How are customer service and technical support?
With the normal ABBYY support, you go to support.abby.com and you raise tickets. The support is almost immediate. There are constant responses that come to you. However, what I've also seen is that there are a lot of complex problems for which we have not gotten the solution we need. While the response has been great, if you asked me whether all the queries for the problems that we raised have been solved, the answer is no. On the other hand, we also have a chance to interact with the ABBYY professional services team directly due to the contract that has been established with our organization. They are a wonderful bunch of people and there's this personal rapport that we have with them. We get in touch with them on a weekly basis and our query is resolved.
How was the initial setup?
In our organization, it is the IT team that takes care of the installation. I do not have much information about the process and I wasn't really a part of it.
What other advice do I have?
We're just a customer and an end-user.
I'd advise users that, when you start off with your first project on FlexiCapture, choose a project which has at least something which can accommodate a very high pattern. For example, if you're going to go for a use case wherein documents have to be processed within the next 30 minutes, you're going to face a lot of problems. ABBYY is a wonderful tool, however, it has got its own set of constraints. It's very important to understand the constraints of the tool.
The strength of the ABBYY FlexiCapture license is the OCR engine. However, if you're extracting it to process millions of documents within a very small amount of time, that is not going to happen.

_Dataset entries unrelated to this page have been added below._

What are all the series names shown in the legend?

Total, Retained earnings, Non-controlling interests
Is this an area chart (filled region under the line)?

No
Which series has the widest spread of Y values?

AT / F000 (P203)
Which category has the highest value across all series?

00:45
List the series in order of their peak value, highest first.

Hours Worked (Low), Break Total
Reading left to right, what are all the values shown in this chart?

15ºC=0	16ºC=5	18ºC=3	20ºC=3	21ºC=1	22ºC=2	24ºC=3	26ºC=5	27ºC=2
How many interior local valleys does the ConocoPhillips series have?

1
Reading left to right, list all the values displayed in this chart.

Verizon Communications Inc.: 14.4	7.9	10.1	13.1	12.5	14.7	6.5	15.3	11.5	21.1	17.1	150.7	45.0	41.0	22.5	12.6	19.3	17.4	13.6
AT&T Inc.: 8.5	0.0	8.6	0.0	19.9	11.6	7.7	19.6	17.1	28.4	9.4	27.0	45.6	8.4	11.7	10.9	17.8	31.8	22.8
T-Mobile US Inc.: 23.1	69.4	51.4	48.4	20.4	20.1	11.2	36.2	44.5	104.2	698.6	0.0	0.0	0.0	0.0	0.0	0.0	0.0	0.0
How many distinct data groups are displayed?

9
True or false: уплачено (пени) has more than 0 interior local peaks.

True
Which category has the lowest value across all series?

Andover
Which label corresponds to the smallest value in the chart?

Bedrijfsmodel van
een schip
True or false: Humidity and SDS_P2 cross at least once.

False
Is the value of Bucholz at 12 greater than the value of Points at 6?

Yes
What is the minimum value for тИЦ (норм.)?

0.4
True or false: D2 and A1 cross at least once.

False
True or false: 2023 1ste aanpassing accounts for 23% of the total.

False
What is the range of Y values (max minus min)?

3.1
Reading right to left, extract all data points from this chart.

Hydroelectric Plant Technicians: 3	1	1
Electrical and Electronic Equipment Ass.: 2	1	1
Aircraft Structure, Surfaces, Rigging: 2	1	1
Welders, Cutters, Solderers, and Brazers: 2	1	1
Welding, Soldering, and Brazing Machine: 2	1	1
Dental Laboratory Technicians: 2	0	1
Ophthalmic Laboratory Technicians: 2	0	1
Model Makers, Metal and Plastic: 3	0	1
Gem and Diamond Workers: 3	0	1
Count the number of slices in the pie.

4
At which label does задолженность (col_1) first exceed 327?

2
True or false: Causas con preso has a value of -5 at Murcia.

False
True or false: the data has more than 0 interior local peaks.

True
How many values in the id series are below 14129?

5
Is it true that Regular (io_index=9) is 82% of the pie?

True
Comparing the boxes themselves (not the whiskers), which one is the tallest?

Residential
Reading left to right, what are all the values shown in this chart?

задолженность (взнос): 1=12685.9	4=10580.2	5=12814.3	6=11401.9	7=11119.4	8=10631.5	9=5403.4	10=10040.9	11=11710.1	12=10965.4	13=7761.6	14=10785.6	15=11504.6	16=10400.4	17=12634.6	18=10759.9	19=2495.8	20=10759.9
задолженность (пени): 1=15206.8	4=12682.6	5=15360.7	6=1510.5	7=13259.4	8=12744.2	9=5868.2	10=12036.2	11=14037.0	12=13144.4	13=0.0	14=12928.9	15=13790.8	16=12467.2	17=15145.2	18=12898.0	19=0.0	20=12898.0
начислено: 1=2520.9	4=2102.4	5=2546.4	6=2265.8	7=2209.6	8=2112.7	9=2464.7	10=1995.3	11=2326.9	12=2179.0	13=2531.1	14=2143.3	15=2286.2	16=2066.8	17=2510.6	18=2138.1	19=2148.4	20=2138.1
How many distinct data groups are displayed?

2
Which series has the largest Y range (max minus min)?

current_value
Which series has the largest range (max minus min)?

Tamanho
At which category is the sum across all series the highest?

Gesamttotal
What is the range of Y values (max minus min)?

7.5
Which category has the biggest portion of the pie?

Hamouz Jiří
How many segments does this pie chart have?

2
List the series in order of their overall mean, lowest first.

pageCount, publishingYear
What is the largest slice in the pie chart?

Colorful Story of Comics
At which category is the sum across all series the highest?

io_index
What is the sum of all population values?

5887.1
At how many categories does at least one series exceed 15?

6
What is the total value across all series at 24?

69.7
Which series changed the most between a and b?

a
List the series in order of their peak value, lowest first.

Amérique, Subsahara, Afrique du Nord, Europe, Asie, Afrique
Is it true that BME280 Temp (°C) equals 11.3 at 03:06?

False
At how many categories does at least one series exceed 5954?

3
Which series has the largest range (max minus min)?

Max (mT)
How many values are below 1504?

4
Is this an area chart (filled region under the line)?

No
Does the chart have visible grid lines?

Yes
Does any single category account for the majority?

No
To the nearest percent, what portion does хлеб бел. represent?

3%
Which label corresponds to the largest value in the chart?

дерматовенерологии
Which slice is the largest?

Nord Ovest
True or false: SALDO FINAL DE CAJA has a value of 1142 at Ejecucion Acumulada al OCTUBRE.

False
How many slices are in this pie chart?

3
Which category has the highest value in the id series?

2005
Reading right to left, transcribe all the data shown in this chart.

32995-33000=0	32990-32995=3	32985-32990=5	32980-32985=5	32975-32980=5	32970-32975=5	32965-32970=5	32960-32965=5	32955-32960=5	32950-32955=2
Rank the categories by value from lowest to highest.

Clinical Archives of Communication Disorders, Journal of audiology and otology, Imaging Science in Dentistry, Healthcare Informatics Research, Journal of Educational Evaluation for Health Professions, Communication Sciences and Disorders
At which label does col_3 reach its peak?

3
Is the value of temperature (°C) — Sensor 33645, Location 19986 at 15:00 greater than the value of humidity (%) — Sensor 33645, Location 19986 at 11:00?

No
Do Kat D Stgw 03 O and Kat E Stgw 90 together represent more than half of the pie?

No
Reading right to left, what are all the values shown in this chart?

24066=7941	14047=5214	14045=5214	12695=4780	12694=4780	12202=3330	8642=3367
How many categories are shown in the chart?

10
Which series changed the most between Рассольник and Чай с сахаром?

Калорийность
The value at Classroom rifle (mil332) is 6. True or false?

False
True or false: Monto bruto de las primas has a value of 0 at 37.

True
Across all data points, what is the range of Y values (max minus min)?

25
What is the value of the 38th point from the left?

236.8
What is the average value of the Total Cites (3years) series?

It's very, very important for the final operators who are going to use the tool to understand what OCR is all about. The problems that we face are not technical at all. It is about trying to convince people, people who have been doing operations manually to change their processes. If you have a situation where people are looking at documents, looking at the data, and entering it into a system, and then come and tell them that the solution will extract that information automatically and they just have to verify that information, they'll need to change their approach.
It's very important to get the business team who will be doing the verification into a meeting, in order to help them understand what OCR is, and also its limitations.
You will need to specify the stock field and the zones. OCR is able to learn on its own and understand how to extract data from it. However, there are certain things that you will have to teach people. You have to tell them the fact that a page is converted into black and white, and that the gray areas either cannot be black or white as certain characters that are being recognized may turn out to be something else. OCR tells you the level of confidence based on what gets extracted. All this has to be translated to the business team so that they understand the tool and its limitations. If you do this, you can ensure the success of the project.
Therefore, while ABBYY, as a tool, is great, there is a lot of work that needs to be done before you start implementing it.
I'd rate the solution overall at a nine out of ten. We have had to initiate a lot of fixes, however, overall, it's quite good.
Which deployment model are you using for this solution?
On-premises
Disclosure: My company does not have a business relationship with this vendor other than being a customer.